With the idle mixture screwed all the way in, is when it idles best and has the least amount of random misfires. It does not die with the screw all the way in. If I start backing the idle mixture screw out, with the engine running by 1 turn out it will start sputtering alot more and will die by 1.5 turns out.

When mixture screw is all the way in if you place your hand over the top of carb when running ( acting like a choke it will sputtering heavily) it also feels like it has good strong vacuum at the top of carb and I've sprayed starting fluid at manifold and carb base make no change.
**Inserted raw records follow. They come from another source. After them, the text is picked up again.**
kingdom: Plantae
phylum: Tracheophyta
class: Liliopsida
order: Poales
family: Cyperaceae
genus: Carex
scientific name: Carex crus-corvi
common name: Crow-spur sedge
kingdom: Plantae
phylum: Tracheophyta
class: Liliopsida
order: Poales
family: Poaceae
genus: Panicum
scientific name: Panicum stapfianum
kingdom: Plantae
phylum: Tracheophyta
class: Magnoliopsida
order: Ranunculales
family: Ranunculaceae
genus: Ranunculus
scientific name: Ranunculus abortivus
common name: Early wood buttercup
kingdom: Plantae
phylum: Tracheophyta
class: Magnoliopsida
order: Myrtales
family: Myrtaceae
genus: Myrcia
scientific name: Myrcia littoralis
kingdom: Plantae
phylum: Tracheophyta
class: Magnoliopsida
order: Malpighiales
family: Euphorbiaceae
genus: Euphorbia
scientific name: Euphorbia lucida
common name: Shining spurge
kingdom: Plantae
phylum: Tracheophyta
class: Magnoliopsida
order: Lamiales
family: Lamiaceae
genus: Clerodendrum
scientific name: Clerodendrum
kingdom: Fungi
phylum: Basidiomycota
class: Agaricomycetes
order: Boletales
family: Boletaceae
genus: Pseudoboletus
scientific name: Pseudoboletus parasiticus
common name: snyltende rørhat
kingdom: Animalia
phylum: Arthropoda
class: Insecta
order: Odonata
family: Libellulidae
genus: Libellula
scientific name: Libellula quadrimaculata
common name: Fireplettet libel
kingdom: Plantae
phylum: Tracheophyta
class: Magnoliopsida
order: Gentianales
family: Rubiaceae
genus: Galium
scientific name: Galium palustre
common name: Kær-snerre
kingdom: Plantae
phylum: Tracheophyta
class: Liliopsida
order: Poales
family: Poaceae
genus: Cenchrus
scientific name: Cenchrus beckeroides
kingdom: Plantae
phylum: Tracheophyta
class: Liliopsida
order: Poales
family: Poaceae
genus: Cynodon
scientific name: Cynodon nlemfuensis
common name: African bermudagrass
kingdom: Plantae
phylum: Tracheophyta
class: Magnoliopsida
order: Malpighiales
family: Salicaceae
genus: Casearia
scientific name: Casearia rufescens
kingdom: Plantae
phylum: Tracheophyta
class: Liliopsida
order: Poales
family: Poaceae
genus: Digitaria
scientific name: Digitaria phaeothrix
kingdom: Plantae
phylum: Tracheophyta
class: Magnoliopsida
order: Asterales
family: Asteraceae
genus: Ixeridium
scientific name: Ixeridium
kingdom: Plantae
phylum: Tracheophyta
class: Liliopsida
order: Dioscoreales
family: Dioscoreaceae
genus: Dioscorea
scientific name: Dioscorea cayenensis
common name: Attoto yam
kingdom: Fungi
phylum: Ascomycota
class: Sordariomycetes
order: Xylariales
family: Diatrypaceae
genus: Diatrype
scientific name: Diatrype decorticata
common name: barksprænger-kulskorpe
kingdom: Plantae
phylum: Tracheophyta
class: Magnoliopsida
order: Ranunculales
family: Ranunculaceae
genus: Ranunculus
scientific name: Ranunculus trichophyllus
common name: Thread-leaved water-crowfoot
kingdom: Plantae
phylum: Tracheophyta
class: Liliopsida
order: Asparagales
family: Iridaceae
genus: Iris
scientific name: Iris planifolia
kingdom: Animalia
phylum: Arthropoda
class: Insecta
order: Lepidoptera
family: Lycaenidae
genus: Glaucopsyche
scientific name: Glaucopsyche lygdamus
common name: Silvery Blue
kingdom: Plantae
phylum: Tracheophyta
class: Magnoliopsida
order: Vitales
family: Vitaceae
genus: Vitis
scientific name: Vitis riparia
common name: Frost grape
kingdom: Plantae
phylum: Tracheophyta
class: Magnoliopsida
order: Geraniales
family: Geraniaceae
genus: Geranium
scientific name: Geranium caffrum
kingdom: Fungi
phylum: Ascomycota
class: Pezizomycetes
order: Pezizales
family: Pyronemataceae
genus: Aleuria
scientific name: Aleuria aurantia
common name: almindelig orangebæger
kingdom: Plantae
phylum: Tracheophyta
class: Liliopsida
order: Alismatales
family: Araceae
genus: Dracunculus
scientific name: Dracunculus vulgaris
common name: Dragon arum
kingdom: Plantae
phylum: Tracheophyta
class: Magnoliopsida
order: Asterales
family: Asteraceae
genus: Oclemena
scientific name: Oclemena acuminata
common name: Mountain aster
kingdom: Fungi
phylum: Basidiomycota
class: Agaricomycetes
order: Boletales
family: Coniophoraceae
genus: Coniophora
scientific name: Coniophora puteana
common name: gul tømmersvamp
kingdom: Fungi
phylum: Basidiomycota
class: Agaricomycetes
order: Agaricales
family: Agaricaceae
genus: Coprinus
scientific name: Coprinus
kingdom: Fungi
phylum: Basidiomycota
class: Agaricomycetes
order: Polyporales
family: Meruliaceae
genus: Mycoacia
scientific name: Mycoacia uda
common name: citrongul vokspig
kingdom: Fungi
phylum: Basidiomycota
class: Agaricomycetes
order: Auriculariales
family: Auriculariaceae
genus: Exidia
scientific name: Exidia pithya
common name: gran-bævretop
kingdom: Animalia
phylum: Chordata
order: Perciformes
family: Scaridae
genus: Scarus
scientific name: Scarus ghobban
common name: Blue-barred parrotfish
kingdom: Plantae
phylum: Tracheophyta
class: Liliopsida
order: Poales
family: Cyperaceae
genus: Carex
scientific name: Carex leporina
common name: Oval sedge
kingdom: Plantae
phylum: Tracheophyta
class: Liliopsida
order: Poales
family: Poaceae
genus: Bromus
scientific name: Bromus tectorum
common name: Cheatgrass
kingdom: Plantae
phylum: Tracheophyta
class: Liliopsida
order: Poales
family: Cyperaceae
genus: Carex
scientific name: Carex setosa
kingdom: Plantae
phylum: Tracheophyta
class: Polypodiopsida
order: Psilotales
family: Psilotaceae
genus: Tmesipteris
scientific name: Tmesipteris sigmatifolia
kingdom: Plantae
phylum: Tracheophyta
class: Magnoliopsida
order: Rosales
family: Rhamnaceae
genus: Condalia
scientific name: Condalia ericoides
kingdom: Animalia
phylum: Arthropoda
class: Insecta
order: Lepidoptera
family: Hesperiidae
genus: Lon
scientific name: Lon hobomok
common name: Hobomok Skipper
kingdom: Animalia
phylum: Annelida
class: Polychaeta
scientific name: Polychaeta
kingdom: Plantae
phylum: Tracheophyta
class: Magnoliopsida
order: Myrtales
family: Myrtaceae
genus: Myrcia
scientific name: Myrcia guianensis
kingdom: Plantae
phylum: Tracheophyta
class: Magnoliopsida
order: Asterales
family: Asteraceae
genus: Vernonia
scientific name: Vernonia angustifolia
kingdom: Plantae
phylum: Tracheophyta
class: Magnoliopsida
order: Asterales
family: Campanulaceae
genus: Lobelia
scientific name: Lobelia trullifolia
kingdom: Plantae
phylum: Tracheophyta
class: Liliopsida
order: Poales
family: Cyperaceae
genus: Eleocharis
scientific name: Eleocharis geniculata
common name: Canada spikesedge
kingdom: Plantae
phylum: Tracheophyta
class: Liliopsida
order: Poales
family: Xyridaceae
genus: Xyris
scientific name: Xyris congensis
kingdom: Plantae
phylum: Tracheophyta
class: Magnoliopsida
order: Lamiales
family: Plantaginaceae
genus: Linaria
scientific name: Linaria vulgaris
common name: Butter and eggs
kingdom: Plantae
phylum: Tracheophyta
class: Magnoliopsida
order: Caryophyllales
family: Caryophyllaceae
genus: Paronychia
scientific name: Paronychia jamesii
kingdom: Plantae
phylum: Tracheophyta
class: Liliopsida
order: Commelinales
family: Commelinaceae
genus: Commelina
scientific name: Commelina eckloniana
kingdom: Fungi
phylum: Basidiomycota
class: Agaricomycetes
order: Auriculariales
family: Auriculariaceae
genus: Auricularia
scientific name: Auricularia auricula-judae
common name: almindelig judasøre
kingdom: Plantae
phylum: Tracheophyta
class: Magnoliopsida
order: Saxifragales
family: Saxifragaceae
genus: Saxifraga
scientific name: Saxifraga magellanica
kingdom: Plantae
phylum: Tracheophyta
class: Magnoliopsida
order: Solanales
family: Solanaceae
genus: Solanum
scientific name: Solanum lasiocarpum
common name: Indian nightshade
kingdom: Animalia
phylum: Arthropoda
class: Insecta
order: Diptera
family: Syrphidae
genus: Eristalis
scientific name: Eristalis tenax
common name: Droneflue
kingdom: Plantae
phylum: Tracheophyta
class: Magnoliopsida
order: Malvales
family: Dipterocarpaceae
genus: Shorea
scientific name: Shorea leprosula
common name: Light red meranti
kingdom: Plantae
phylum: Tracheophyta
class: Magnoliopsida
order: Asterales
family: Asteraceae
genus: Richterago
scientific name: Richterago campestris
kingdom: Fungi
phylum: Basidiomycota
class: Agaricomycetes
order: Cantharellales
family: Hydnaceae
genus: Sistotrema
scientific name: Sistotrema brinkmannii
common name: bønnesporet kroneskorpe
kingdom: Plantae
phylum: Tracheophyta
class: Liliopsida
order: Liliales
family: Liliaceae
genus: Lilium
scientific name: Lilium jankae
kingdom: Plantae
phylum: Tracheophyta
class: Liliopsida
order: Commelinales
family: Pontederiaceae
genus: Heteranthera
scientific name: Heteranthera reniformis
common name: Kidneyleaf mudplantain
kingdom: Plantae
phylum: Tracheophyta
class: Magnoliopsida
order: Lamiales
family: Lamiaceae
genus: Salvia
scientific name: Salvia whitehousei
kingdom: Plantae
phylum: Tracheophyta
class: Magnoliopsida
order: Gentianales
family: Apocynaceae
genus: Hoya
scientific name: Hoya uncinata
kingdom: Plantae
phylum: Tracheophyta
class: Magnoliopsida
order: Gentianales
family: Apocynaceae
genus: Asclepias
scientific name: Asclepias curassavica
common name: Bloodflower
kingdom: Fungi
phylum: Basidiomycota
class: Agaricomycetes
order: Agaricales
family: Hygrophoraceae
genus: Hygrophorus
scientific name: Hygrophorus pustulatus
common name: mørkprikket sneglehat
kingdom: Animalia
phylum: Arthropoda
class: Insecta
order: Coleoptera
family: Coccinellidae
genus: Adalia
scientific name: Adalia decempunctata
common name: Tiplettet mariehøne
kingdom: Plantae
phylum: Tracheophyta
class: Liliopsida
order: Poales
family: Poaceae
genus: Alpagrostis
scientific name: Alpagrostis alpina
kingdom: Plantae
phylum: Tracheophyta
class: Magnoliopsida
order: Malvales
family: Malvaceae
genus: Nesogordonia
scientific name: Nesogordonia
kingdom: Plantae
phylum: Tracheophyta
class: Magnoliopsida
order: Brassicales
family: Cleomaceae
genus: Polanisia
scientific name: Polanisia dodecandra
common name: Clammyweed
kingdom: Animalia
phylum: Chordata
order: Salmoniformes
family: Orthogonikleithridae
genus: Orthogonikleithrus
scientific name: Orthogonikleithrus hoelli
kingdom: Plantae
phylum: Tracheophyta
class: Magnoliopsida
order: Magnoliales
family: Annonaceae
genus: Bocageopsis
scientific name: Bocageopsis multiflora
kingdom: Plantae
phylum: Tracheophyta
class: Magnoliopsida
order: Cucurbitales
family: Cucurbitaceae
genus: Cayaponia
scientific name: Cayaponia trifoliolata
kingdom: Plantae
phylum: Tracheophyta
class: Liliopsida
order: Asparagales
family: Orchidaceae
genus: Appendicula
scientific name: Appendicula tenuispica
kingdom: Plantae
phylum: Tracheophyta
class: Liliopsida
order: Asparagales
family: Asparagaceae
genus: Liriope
So I think the gaskets are good.

If you mist for 1/2 second starting fluid over the carb when running it will kill it.

This is the second carb iv tried from some big carb online retailer in Florida.

Reason I was maybe thinking distribution was because with the timing light it runs better as it's advances it sounds alot better at 12 than 8. Also timing mark does not seem to stay put, with the soightesl movement of diatdistrib like 1/4 to 1/2 inch it looks like the timing advance goes up to and over 16° advance.
 

achris

More fish than mountain goat
Joined
May 19, 2004
Messages
27,468
...Reason I was maybe thinking distribution was because with the timing light it runs better as it's advances it sounds alot better at 12 than 8. ...

That's normal. As you advance the timing, the engine will feel smoother. Until you load it up at advanced revs, then it'll blow holes in pistons. Set it at 8 BTDC and move on...

Chris......
 

devildogae

Petty Officer 2nd Class
Joined
Jan 14, 2017
Messages
147
I had a "pro" who owned a race shop build my carb. It was very gunky. He cleaned it and reassembled it. I installed it and it ran like poo. I decided to get another rebuild kit and do it myself. Bought a sonic cleaner, filled it with simple green and put the parts in. Used compressed air to blow out small holes, made sure the check balls were out. Sonic cleaner, then water, then compressed air. Kept doing that over and over. I got a ton of crap out of those little holes and small placed where the check balls reside. Put it together, making sure I followed the instructions on setting the float bowl settings and inspecting the operation of the parts, condition of needles. I put back on with new gaskets, dry, and torqued down to specs.

Its the difference between Day and Night. You will always do better doing it yourself, so you know it was done right.